The church is Knowlton, near Wimborne St Giles. The site is recorded in the Domesday Book, and the henge pre-dates the church. I visited the site twice, last year and the year before.
I was going to do a piece about “connecting”, and I was going to waffle on about how I didn’t really understand what connecting meant when it was anything but family. But then I realised that I connect with a lot of things; Now I am not talking about family. That’s a given.
History is one of the topics that even from my early school days I had an interest in, no that’s not to say that I was any good at the topic. History was one of the topics I did at college. I didn’t realise that it was possible to destroy an interest in a subject, but the tutor at college had a real good go at it. It wasn’t the subject, it was his manner of presentation. It’s not worth my saying anymore about that, sufficient to say that he failed.

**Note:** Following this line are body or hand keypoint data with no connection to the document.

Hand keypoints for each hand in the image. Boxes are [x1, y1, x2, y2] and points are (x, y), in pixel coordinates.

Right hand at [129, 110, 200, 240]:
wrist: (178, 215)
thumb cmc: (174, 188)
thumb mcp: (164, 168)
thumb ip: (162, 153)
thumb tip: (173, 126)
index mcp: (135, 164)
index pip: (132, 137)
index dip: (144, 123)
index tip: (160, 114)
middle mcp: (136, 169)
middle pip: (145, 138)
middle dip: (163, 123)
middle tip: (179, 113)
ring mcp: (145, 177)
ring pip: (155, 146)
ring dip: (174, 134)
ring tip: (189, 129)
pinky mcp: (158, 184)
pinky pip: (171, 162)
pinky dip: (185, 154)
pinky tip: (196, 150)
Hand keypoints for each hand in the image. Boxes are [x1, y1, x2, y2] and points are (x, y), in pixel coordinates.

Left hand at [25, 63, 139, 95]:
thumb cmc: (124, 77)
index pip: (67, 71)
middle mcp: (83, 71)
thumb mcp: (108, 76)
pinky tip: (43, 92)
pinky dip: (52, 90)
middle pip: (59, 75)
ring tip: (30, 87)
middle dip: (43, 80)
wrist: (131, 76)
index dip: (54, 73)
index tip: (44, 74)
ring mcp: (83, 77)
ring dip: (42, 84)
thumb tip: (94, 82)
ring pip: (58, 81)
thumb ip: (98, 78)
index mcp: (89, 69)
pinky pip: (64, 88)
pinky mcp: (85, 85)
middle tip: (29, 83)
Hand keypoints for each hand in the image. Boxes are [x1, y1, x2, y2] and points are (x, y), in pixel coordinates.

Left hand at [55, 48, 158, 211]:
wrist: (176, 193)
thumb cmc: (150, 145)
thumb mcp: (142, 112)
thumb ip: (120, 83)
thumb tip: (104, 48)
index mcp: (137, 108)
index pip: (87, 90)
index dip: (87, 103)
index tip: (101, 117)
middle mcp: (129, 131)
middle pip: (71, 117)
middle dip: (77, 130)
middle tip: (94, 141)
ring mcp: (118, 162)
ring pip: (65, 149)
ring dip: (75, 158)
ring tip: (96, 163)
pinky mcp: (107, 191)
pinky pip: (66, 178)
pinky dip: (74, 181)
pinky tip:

Now, I find myself living in a town that is absolutely stuffed with history (let’s be honest there are probably very few towns in the country which aren’t). It’s easy to engage with the subject here. One minor problem, and it’s not really a major one (well, it is, kind of) Gosport’s history doesn’t really begin before the 16th century, acknowledging that the likes of Rowner and Alverstoke predate the town by several hundred years. I seem to be more interested in older things like stones, rings and henges. Now, I’m going to mention ley lines. I am fully aware that talking about ley lines and the history of henges and the like is probably on a par with comparing Astronomy and Astrology (I feel that is an unfair comparison, unfair that is to ley lines) and I know how stupid that is. But I am interested in the idea. Ley lines are really like a game rather than anything with a real deep meaning.
There is though, no denying the existence of stone circles and henges. Now regardless of the real reason as to why the people of those times expended so much effort in constructing these sites, we can respect them and appreciate the effort they made without understanding, fully, the why. I haven’t yet found any indications that there are prehistoric or Neolithic sites in the Gosport area. Perhaps there are. But nothing saw far as I can tell as spectacular as a henge. Now, that is a reason to be interested in history.